Bir şey hissediyor muyum? Kıskanıyor muyum? İçim burkuluyor mu?
Sanmıyorum. Eskiden net bir şekilde hissediyordum. Şimdi hissettiklerim kırıntıdan öte değil. Komik geliyor ama. Eskiden o kadar yoğun hissederdim ki... Özellikle bu konu için, hatta muhtemelen en fazla duygumu, en yoğun duygularımı heba ettiğim konuydu bu. Aynı orandaki hissizliğimin de sebebi.
Kendi oturduğu dalı kesmiş gibi. Artık o dal yok. Ben ulu bir meşe ağacıydım. Şimdi dallarından biri daha eksilmiş ulu bir meşe ağacıyım. Eksilen dal büyüktü, kuvvetliydi, üstünde değerli birini, birilerini, bir o kadar hayali bir o kadar gerçek birilerini taşırdı. Şimdi yok.
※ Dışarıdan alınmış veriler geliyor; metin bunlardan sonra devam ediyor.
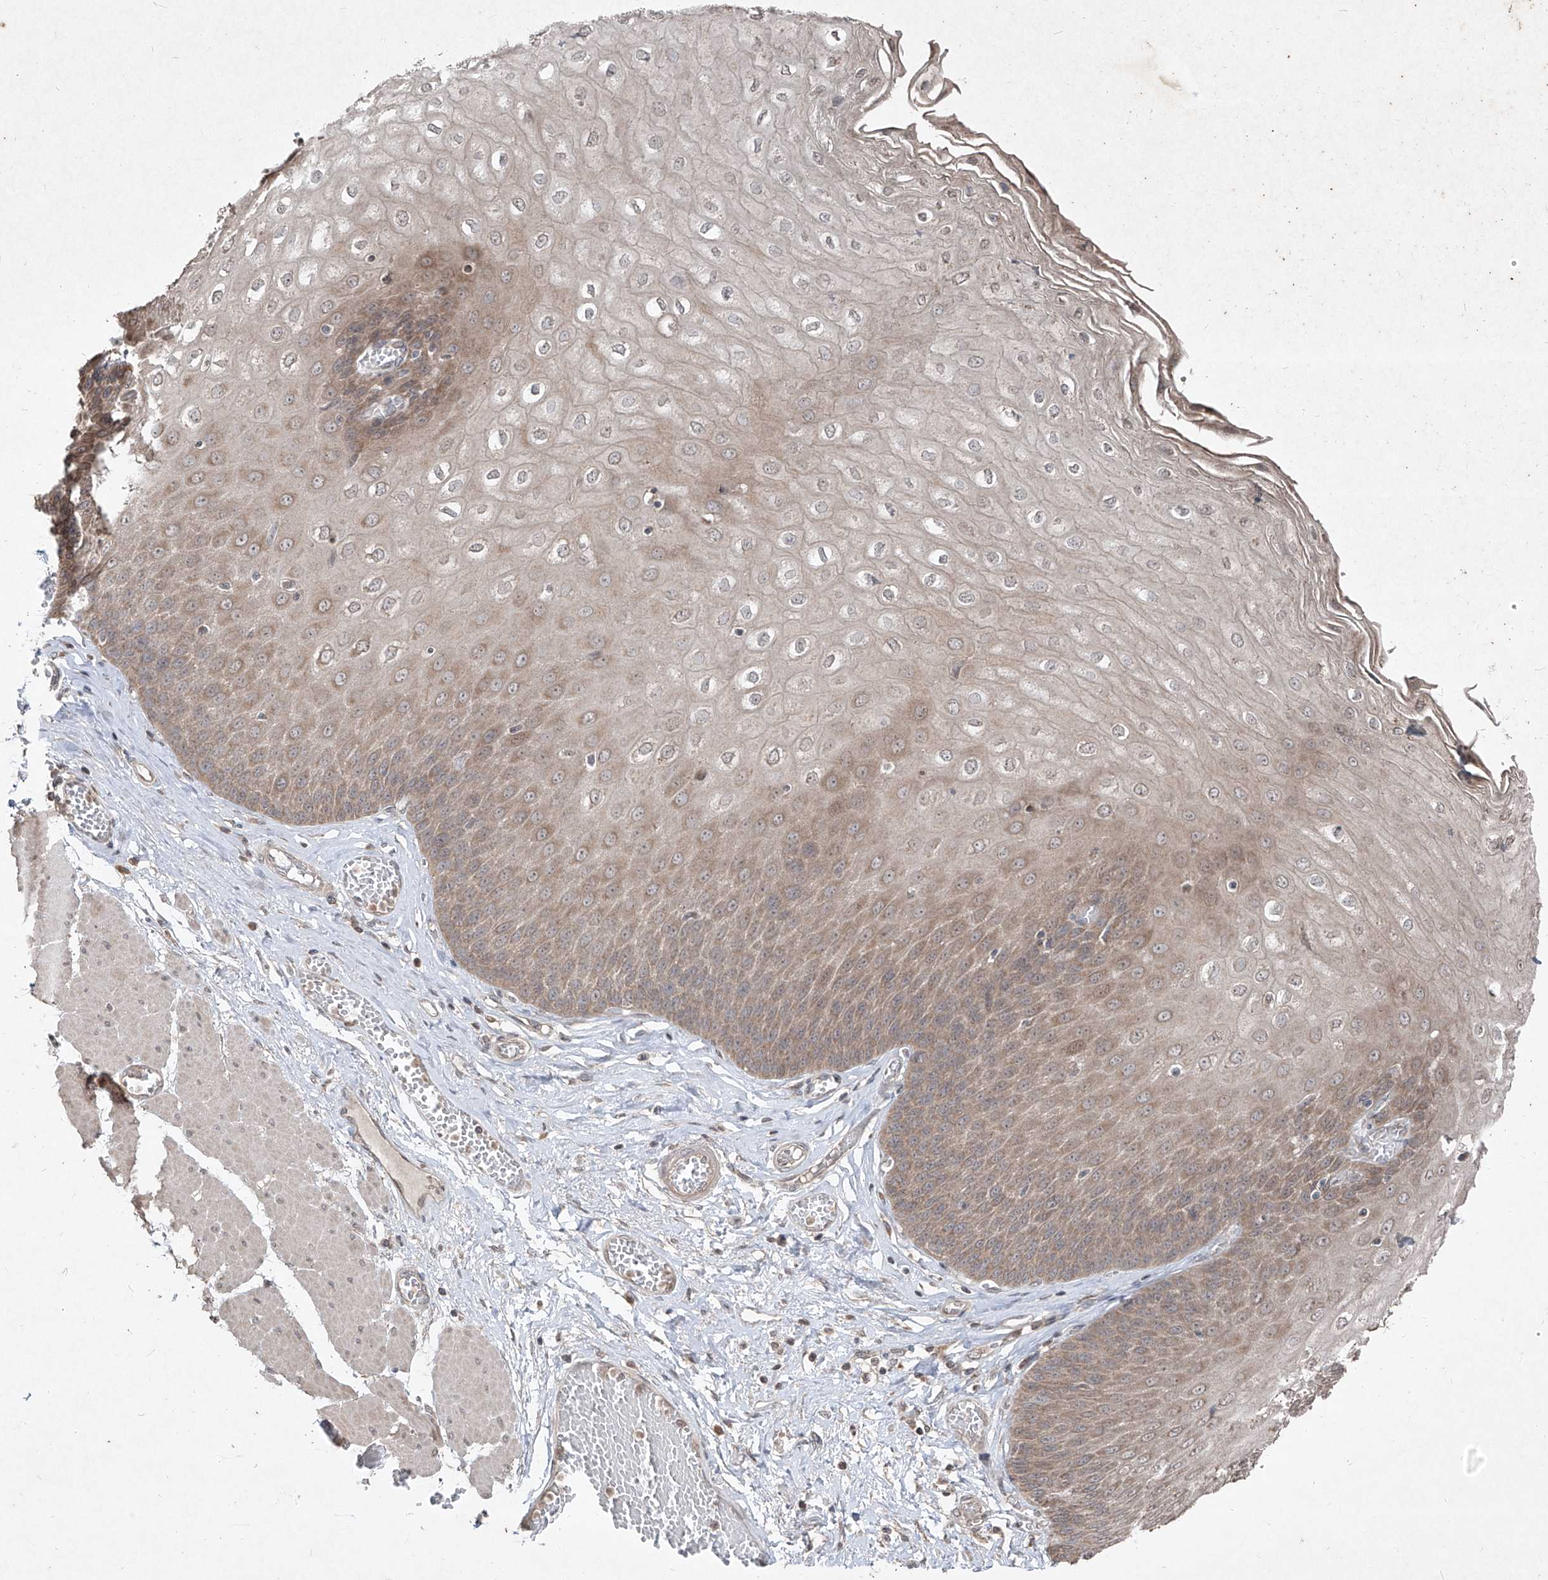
{"staining": {"intensity": "moderate", "quantity": ">75%", "location": "cytoplasmic/membranous"}, "tissue": "esophagus", "cell_type": "Squamous epithelial cells", "image_type": "normal", "snomed": [{"axis": "morphology", "description": "Normal tissue, NOS"}, {"axis": "topography", "description": "Esophagus"}], "caption": "IHC of benign human esophagus displays medium levels of moderate cytoplasmic/membranous positivity in approximately >75% of squamous epithelial cells. (IHC, brightfield microscopy, high magnification).", "gene": "ABCD3", "patient": {"sex": "male", "age": 60}}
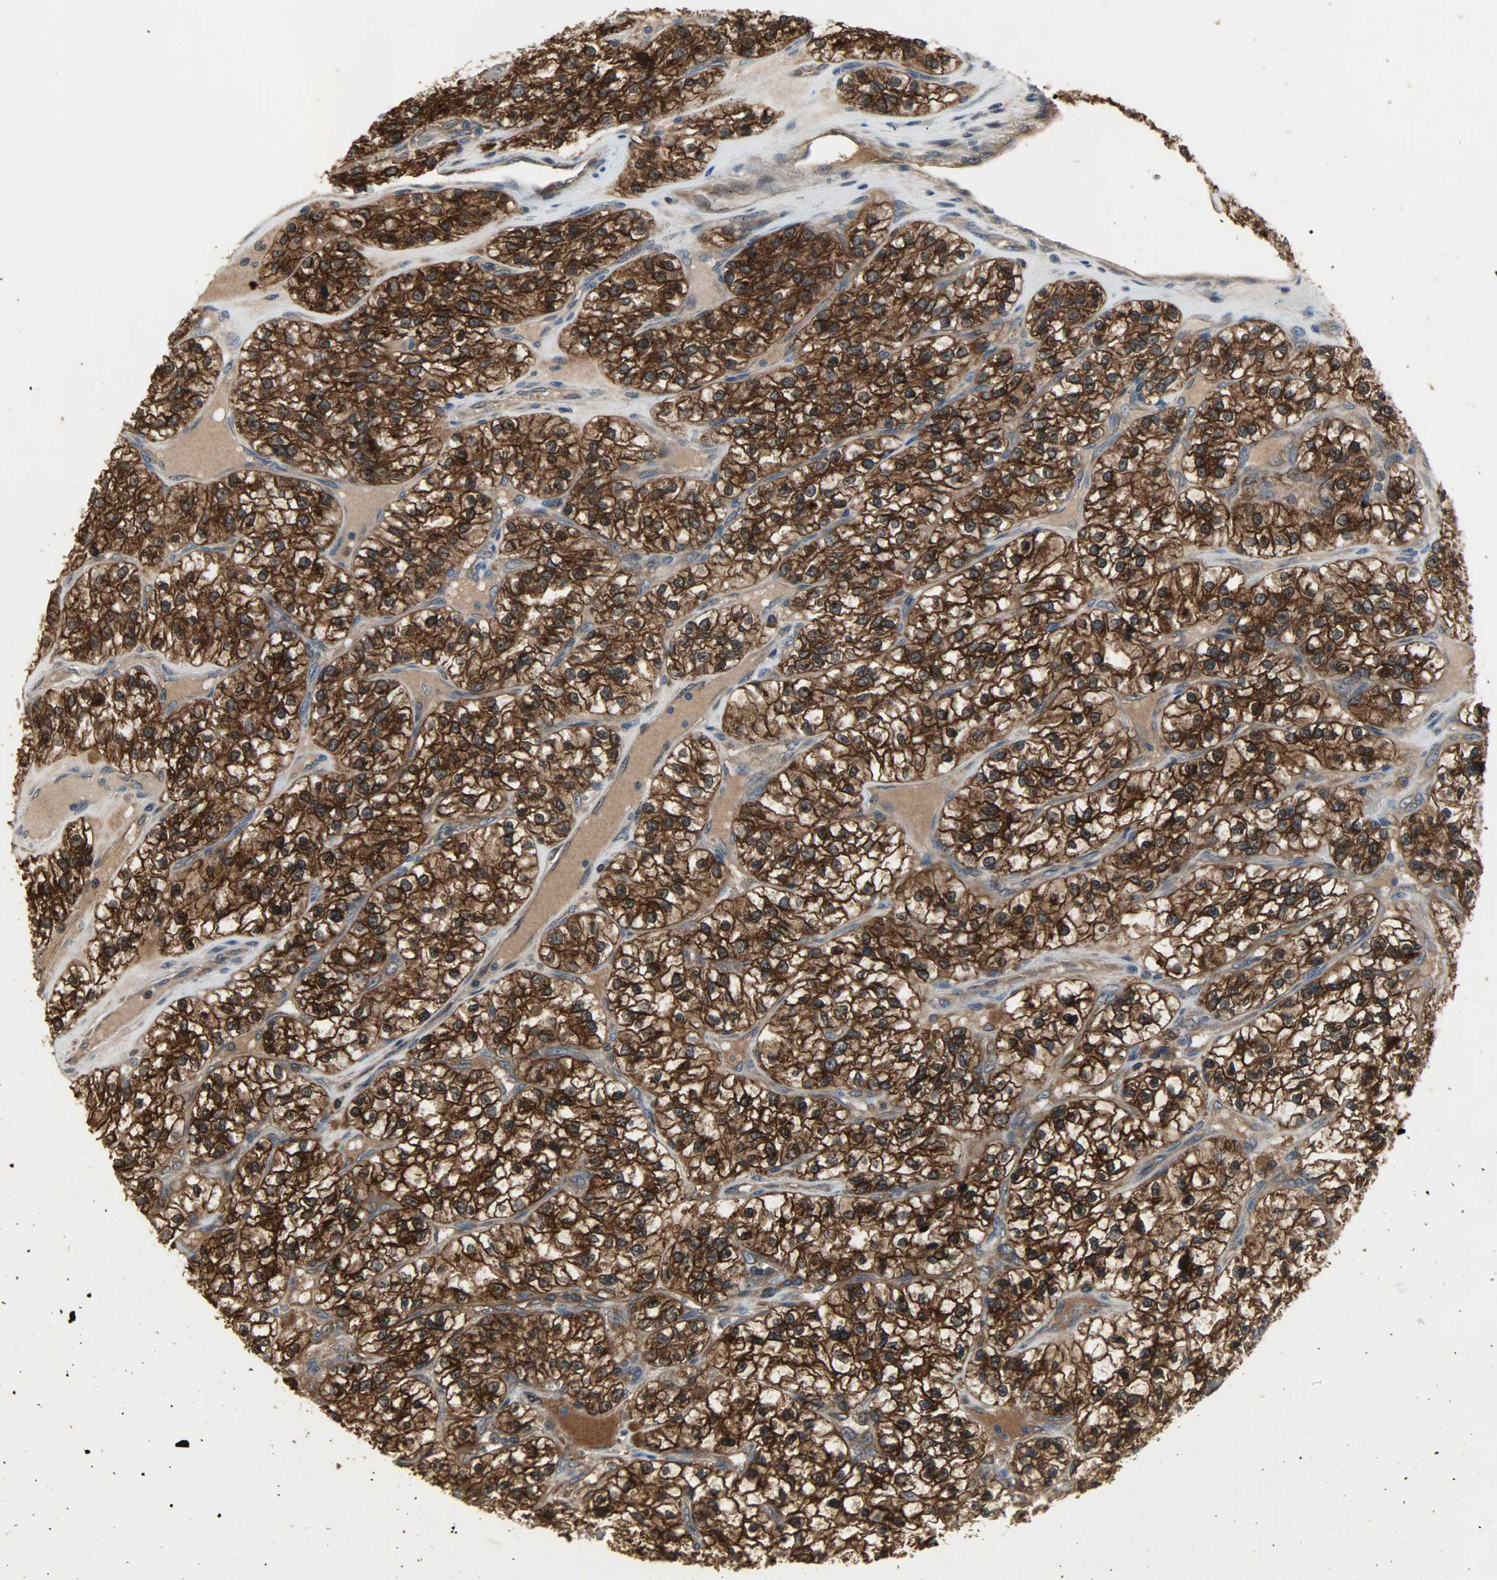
{"staining": {"intensity": "strong", "quantity": ">75%", "location": "cytoplasmic/membranous,nuclear"}, "tissue": "renal cancer", "cell_type": "Tumor cells", "image_type": "cancer", "snomed": [{"axis": "morphology", "description": "Adenocarcinoma, NOS"}, {"axis": "topography", "description": "Kidney"}], "caption": "Brown immunohistochemical staining in renal cancer (adenocarcinoma) demonstrates strong cytoplasmic/membranous and nuclear expression in about >75% of tumor cells.", "gene": "AMT", "patient": {"sex": "female", "age": 57}}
Uzun süre bacağı kesilen bir insanın ayağının kaşınması gibi kaşındı yaram. Elimi dala atmak istedim ama boşluğa düştüm. Şimdi o dalın artık orada olmadığını bilinçaltım da biliyor. Aramaya yeltenmiyor.
Yine de, bir şey hissediyor muyum? Hissetmiyor muyum? Anlaması çok zor. Hissetmiyorum gibi. Ama o zaman aniden gelen anlam veremediğim ağlamalı gülmeli krizlerim neden?
Hissetmek istemiyorum da zaten. Ama bu hissizliğin geri kalan her şeye de sirayet edeceğini düşünmemiştim. Ulu bir meşe ağacıydım ben, şimdi dallarından biri eksik bir ulu meşe ağacıyım, ama dallarımın hepsi eksikmişçesine çıplak, savunmasız, yaralı ve duyarsızım. Boşluğu kaplayan o iri bedenime rağmen o boşlukla birim. Böylesine vahim bir vaziyetteyim de işte, hissetmekten uzağım. Vahim ne demekti unuttum. Hatırlar mıyım? Eh, hatırlamazsam artık tahtalı köye tahta katan bir meşe ağacı olacağımdan, hatırlasam fena olmaz. Umarım.